*What to work on*
Go through the lines below and copy any that hold the string "Kapolres".

*Data shown*
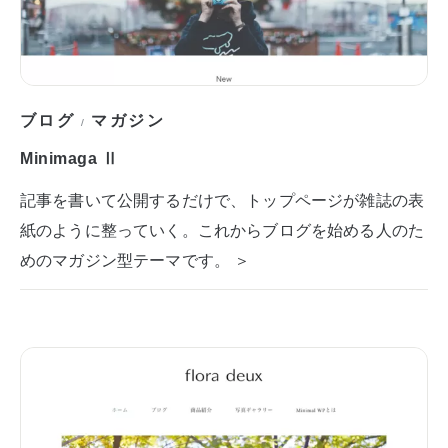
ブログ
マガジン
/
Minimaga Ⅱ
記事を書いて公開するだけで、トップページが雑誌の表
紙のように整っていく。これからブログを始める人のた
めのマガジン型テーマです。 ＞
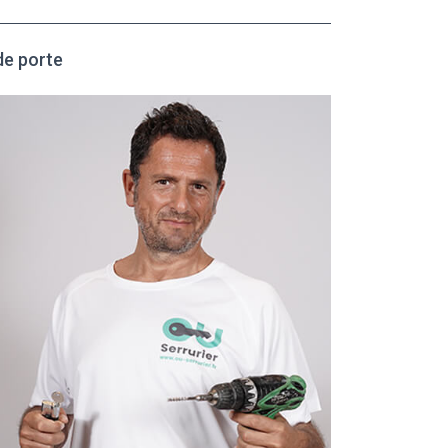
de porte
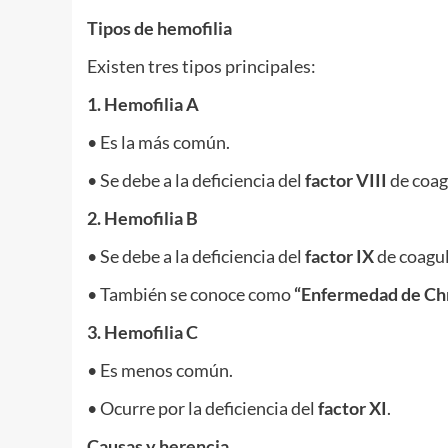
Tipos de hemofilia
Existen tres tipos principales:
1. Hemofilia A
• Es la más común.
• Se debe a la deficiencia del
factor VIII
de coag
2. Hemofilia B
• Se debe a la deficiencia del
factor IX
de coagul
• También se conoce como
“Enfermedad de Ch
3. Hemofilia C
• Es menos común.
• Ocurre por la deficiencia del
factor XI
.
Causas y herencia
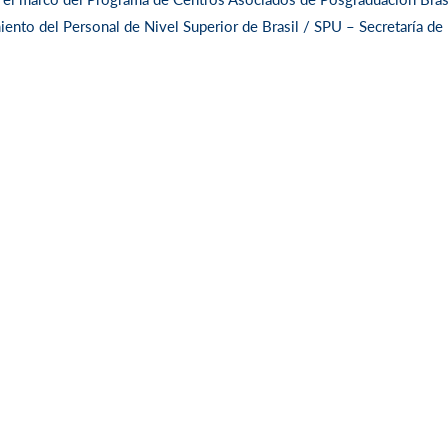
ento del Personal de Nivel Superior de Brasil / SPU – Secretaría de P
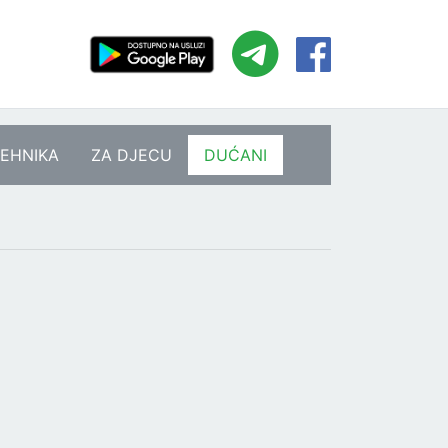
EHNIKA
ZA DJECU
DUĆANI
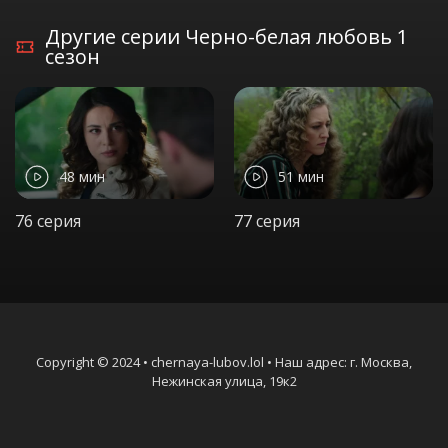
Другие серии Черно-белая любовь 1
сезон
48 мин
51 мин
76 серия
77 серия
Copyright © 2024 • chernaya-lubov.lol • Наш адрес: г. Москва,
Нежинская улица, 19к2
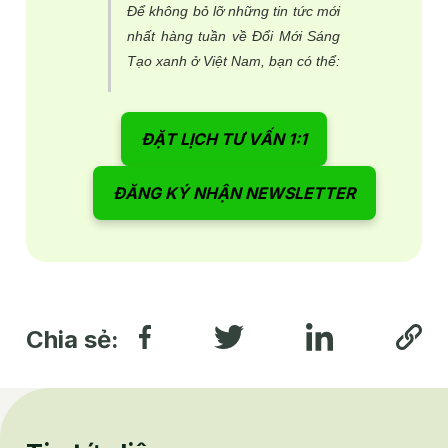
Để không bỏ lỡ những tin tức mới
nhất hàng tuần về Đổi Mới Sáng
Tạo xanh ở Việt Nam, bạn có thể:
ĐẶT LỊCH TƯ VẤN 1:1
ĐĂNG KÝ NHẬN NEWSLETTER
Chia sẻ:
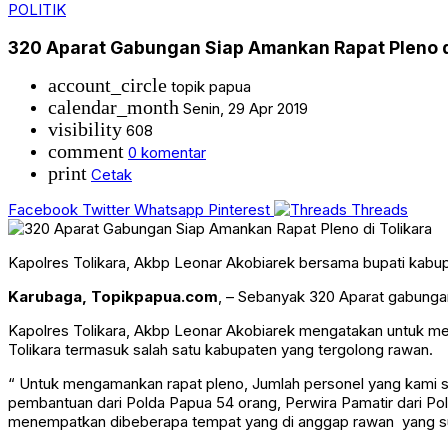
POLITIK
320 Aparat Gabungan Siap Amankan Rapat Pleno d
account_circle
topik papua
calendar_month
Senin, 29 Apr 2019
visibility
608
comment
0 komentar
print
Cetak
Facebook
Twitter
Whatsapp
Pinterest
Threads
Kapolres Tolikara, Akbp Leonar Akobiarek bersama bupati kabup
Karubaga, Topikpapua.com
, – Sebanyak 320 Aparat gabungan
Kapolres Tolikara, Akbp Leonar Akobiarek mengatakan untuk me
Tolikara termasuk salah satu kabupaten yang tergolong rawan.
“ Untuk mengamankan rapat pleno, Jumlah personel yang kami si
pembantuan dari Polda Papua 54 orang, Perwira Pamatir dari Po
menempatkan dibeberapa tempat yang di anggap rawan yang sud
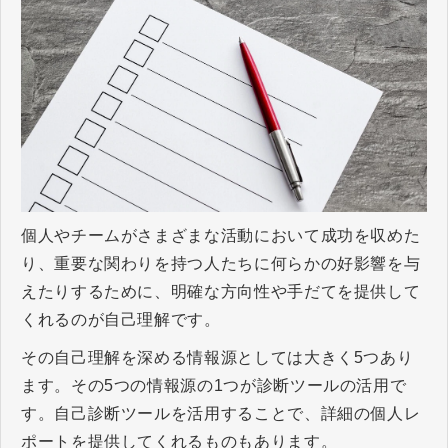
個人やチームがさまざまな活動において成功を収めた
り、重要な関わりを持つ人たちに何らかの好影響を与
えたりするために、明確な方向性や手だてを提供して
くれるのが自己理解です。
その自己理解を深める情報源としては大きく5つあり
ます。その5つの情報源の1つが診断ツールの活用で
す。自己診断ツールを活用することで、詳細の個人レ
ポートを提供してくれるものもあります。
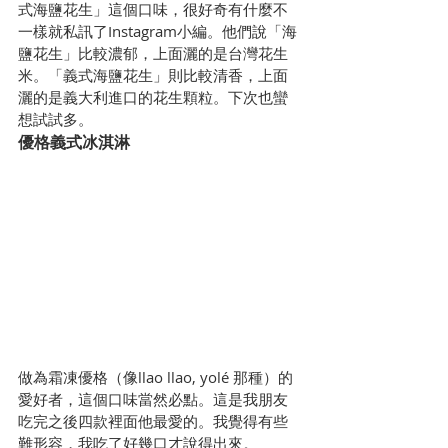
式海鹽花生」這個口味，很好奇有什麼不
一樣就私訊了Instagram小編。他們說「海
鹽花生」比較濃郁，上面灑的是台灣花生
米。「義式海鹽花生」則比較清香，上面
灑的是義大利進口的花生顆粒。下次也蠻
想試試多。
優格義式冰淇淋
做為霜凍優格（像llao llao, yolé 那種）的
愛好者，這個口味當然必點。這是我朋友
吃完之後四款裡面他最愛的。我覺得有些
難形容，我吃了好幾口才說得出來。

*Reply*
Kapolres Tolikara, Akbp Leonar Akobiarek bersama bupati kabup
Kapolres Tolikara, Akbp Leonar Akobiarek mengatakan untuk me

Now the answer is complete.